LPJK memiliki tugas melaksanakan pencatatan pengalaman, akreditasi, penetapan penilai ahli, pemberian lisensi dan rekomendasi lisensi, penyetaraan di bidang Jasa Konstruksi, dan tugas lain yang diberikan oleh Menteri.
“LPJK memiliki peran strategis dalam mendukung tugas Menteri, khususnya dalam penyelenggaraan registrasi, sertifikasi, dan pengembangan kompetensi badan usaha maupun tenaga kerja konstruksi”, ujar Menteri Dody dalam sambutannya.
Menteri Dody menjelaskan bahwa tantangan sektor jasa konstruksi akan semakin kompleks. Pengukuhan ini merupakan momentum penting untuk memperkuat tata kelola jasa konstruksi yang transparan, akuntabel, dan selaras dengan arah kebijakan pembangunan nasional.
Lebih lanjut, Menteri Dody menyampaikan bahwa Pengurus LPJK yang dikukuhkan dipercaya untuk menjaga kualitas ekosistem jasa konstruksi nasional, memastikan sistem registrasi dan sertifikasi berjalan dengan profesional, serta mendorong peningkatan kapasitas badan usaha dan tenaga kerja konstruksi di seluruh Indonesia.

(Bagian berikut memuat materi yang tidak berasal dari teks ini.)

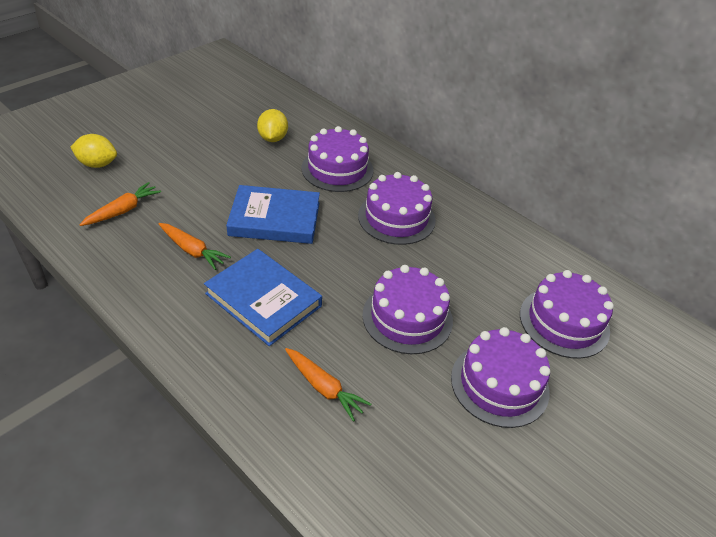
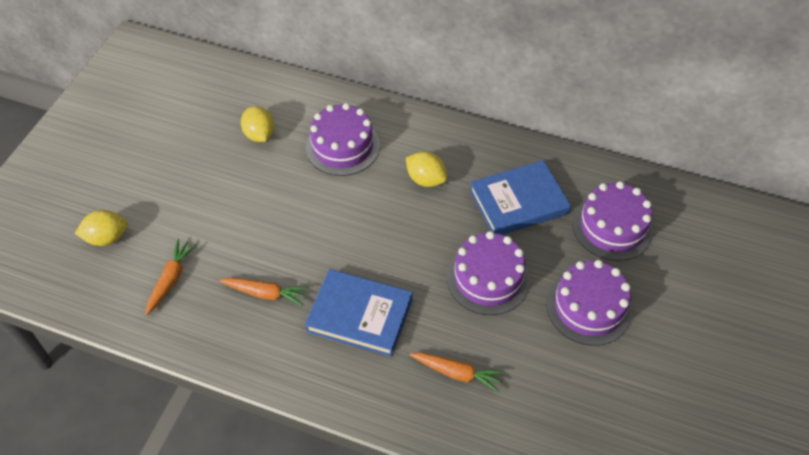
camera: 20 degrees left, 10 degrees up
blue book [226,185,320,244] -> blue book moved to [470,160,571,235]
purple cake [358,172,436,245] -> yellow lemon [406,152,447,187]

“Sebagai Menteri Pekerjaan Umum, saya ingin memastikan bahwa pembinaan telah berjalan optimal dari pengaturan hingga pengawasan. LPJK adalah mitra strategis, untuk memastikan bahwa setiap rupiah investasi infrastruktur memberi manfaat ekonomi yang terukur dan berdampak bagi masyarakat”, ujar Menteri Dody.
Pada akhir sambutannya, Menteri Dody berpesan kepada Pengurus LPJK yang baru agar dapat bekerja secara kolektif, menjunjung tinggi integritas, serta menempatkan kepentingan pembangunan nasional di atas kepentingan sektoral maupun pribadi.